→ **REQUIREMENT**: Could you reproduce every record below exactly as it stands?

→ **DATA FOR PROCESSING**:

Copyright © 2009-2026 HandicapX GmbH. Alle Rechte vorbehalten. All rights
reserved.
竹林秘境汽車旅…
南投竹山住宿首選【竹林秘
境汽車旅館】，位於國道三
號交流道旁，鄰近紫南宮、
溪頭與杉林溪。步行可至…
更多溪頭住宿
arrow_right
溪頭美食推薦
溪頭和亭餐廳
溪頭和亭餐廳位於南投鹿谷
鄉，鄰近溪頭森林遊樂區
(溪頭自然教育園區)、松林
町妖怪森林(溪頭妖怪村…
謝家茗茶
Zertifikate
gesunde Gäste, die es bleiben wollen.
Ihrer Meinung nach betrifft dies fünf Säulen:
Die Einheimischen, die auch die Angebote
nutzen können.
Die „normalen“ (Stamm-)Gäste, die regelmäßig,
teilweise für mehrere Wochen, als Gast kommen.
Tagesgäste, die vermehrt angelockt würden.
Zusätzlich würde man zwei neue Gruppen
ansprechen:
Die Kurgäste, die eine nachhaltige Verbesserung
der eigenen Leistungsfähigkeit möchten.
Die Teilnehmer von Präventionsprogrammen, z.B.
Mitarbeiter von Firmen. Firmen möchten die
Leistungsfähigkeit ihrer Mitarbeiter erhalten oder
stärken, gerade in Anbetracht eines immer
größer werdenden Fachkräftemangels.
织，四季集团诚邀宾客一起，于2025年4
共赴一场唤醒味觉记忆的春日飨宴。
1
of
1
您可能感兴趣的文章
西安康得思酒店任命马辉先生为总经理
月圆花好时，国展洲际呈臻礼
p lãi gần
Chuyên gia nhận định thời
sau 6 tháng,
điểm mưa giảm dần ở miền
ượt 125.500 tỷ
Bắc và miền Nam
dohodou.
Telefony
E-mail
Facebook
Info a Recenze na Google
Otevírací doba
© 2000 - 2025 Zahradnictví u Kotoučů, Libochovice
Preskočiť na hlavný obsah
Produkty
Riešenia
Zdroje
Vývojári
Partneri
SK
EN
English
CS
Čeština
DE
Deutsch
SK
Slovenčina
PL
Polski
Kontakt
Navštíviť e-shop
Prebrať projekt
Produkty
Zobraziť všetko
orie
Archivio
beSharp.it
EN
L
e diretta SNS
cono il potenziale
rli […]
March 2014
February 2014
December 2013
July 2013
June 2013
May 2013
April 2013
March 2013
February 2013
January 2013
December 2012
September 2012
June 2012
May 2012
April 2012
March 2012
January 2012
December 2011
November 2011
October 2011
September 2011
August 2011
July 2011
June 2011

→ **SOLUTION TO THE PROBLEM**:
Copyright © 2009-2026 HandicapX GmbH. Alle Rechte vorbehalten. All rights
reserved.
竹林秘境汽車旅…
南投竹山住宿首選【竹林秘
境汽車旅館】，位於國道三
號交流道旁，鄰近紫南宮、
溪頭與杉林溪。步行可至…
更多溪頭住宿
arrow_right
溪頭美食推薦
溪頭和亭餐廳
溪頭和亭餐廳位於南投鹿谷
鄉，鄰近溪頭森林遊樂區
(溪頭自然教育園區)、松林
町妖怪森林(溪頭妖怪村…
謝家茗茶
Zertifikate
gesunde Gäste, die es bleiben wollen.
Ihrer Meinung nach betrifft dies fünf Säulen:
Die Einheimischen, die auch die Angebote
nutzen können.
Die „normalen“ (Stamm-)Gäste, die regelmäßig,
teilweise für mehrere Wochen, als Gast kommen.
Tagesgäste, die vermehrt angelockt würden.
Zusätzlich würde man zwei neue Gruppen
ansprechen:
Die Kurgäste, die eine nachhaltige Verbesserung
der eigenen Leistungsfähigkeit möchten.
Die Teilnehmer von Präventionsprogrammen, z.B.
Mitarbeiter von Firmen. Firmen möchten die
Leistungsfähigkeit ihrer Mitarbeiter erhalten oder
stärken, gerade in Anbetracht eines immer
größer werdenden Fachkräftemangels.
织，四季集团诚邀宾客一起，于2025年4
共赴一场唤醒味觉记忆的春日飨宴。
1
of
1
您可能感兴趣的文章
西安康得思酒店任命马辉先生为总经理
月圆花好时，国展洲际呈臻礼
p lãi gần
Chuyên gia nhận định thời
sau 6 tháng,
điểm mưa giảm dần ở miền
ượt 125.500 tỷ
Bắc và miền Nam
dohodou.
Telefony
E-mail
Facebook
Info a Recenze na Google
Otevírací doba
© 2000 - 2025 Zahradnictví u Kotoučů, Libochovice
Preskočiť na hlavný obsah
Produkty
Riešenia
Zdroje
Vývojári
Partneri
SK
EN
English
CS
Čeština
DE
Deutsch
SK
Slovenčina
PL
Polski
Kontakt
Navštíviť e-shop
Prebrať projekt
Produkty
Zobraziť všetko
orie
Archivio
beSharp.it
EN
L
e diretta SNS
cono il potenziale
rli […]
March 2014
February 2014
December 2013
July 2013
June 2013
May 2013
April 2013
March 2013
February 2013
January 2013
December 2012
September 2012
June 2012
May 2012
April 2012
March 2012
January 2012
December 2011
November 2011
October 2011
September 2011
August 2011
July 2011
June 2011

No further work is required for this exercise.